Dia juga meminta pengusutan kasus dugaan penyelewengan tidak berdampak pada penyaluran bansos covid-19. Bantuan tetap harus didistribusikan karena sangat dibutuhkan oleh masyarakat.
“Jangan sampai pengusutan kasus tersebut justru jauh dari tujuan utamanya, yaitu sampainya bantuan kepada keluarga penerima manfaat,” ujar dia.
Polri menemukan 102 kasus penyelewengan dana bansos covid-19. Pendalaman dilakukan di 20 Polda di seluruh Indonesia.
Polda Sumatra Utara menangani 38 kasus penyelewengan dana bansos, Polda Jawa Barat 18 kasus, Polda Nusa Tenggara Barat sembilan kasus, Polda Riau tujuh kasus, Polda Jawa Timur dan Polda Sulawesi Selatan masing-masing empat kasus, serta Polda Sulawesi Tengah, Polda Nusa Tenggara Timur (NTT) dan Polda Banten masing-masing tiga kasus.
Polda Sumatra Selatan dan Polda Maluku Utara masing-masing dua kasus, Polda Kalimantan Tengah, Polda Kepulauan Riau, Polda Sulawesi Barat, Polda Sumatra Barat, Polda Kalimantan Utara, Polda Lampung, Polda Papua Barat, Polda Kalimantan Barat dan Polda Papua masing-masing satu kasus.
Kasus penyelewengan memiliki banyak motif. Antara lain, pemotongan dana dan pembagian tidak merata. Pemotongan dana sengaja dilakukan perangkat desa dengan maksud asas keadilan bagi mereka yang tidak menerima.
Adapula yang menggunakan pemotongan dana bansos untuk uang lelah. Kemudian, ada yang mengurangkan timbangan paket sembako serta tidak ada transparansi kepada masyarakat terkait sistem pembagian dan dana yang diterima.

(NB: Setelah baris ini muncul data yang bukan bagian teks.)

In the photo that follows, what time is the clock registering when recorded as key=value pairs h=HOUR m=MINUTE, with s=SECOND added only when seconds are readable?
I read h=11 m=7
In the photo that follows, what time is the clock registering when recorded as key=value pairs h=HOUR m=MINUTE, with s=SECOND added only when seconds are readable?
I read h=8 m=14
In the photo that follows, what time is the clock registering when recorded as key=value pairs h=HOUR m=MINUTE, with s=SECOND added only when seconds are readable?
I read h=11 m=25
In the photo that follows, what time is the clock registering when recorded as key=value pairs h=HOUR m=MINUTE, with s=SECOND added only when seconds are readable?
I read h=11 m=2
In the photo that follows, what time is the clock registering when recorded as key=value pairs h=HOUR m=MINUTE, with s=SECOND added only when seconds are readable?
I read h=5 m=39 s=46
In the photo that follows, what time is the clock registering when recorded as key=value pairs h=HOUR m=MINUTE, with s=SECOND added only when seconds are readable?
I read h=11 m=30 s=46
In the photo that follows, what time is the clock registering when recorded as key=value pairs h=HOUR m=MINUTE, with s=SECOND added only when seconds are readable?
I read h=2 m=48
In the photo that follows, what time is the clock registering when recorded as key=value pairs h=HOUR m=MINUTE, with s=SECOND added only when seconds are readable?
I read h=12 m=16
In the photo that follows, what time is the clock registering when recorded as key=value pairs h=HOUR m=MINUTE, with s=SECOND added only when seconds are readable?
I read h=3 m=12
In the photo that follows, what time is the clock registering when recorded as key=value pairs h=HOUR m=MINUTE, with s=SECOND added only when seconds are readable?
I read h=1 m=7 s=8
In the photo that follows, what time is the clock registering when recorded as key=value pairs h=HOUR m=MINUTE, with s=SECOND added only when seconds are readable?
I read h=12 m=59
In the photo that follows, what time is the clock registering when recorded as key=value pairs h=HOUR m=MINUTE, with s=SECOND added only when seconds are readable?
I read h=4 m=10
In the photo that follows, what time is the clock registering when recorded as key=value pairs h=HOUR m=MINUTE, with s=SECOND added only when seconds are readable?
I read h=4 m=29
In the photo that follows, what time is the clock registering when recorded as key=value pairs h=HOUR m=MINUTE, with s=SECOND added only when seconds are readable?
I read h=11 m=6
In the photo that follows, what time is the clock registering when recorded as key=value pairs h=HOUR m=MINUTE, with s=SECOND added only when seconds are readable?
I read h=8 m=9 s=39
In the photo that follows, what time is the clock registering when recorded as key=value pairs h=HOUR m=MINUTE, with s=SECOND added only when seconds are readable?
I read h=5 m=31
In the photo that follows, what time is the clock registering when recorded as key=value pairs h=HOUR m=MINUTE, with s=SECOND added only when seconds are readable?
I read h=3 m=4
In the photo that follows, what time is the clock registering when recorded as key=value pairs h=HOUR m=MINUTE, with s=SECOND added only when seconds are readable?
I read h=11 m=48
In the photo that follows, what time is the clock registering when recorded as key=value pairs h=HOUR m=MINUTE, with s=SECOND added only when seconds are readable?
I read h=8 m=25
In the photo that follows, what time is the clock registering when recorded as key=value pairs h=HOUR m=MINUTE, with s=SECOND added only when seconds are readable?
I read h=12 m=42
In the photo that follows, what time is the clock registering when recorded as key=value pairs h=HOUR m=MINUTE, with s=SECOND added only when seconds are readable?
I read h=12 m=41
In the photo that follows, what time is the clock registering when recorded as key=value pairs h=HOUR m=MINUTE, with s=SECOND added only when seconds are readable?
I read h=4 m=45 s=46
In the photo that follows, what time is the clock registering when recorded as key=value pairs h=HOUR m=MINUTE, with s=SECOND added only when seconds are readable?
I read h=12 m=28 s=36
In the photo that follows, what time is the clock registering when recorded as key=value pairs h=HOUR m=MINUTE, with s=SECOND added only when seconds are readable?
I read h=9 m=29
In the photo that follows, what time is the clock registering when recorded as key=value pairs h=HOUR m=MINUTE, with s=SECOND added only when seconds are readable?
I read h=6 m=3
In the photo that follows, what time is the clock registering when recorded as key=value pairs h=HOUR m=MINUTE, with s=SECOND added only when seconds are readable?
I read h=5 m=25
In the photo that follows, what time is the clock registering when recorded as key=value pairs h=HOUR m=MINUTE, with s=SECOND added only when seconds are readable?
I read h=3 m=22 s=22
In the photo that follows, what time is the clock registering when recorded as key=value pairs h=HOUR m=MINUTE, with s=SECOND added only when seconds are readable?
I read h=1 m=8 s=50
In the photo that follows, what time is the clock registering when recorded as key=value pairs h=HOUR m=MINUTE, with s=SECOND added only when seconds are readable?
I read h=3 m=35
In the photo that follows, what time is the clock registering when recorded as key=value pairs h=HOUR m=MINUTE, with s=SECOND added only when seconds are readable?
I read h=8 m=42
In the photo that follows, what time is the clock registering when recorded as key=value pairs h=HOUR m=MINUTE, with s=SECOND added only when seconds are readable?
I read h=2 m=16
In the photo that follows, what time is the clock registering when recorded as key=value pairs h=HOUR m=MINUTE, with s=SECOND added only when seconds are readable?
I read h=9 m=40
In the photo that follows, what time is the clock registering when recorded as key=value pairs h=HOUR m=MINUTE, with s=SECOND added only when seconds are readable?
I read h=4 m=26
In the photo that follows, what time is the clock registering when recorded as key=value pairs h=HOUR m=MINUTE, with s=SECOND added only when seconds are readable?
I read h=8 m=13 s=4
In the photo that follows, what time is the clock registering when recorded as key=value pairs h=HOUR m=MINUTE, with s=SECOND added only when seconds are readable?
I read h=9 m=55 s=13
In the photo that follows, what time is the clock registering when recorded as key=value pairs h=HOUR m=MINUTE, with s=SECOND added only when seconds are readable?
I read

Polri memastikan menindak orang-orang yang terlibat penyelewengan dana bansos tersebut. Sejumlah alasan tidak akan meringankan hukuman terhadap pelaku.
“Apa pun penyelewengan, walaupun sudah ada kesepakatan itu tidak dibenarkan apalagi unsur cerita pemerataan, agar mereka mendapatkan semuanya yang tidak terdata, apa pun itu tidak boleh,” kata Kepala Biro Penerangan Masyarakat Divisi Humas Mabes Polri Brigjen Awi Setiyono di Mabes Polri, Jakarta Selatan, Senin, 27 Juli 2020.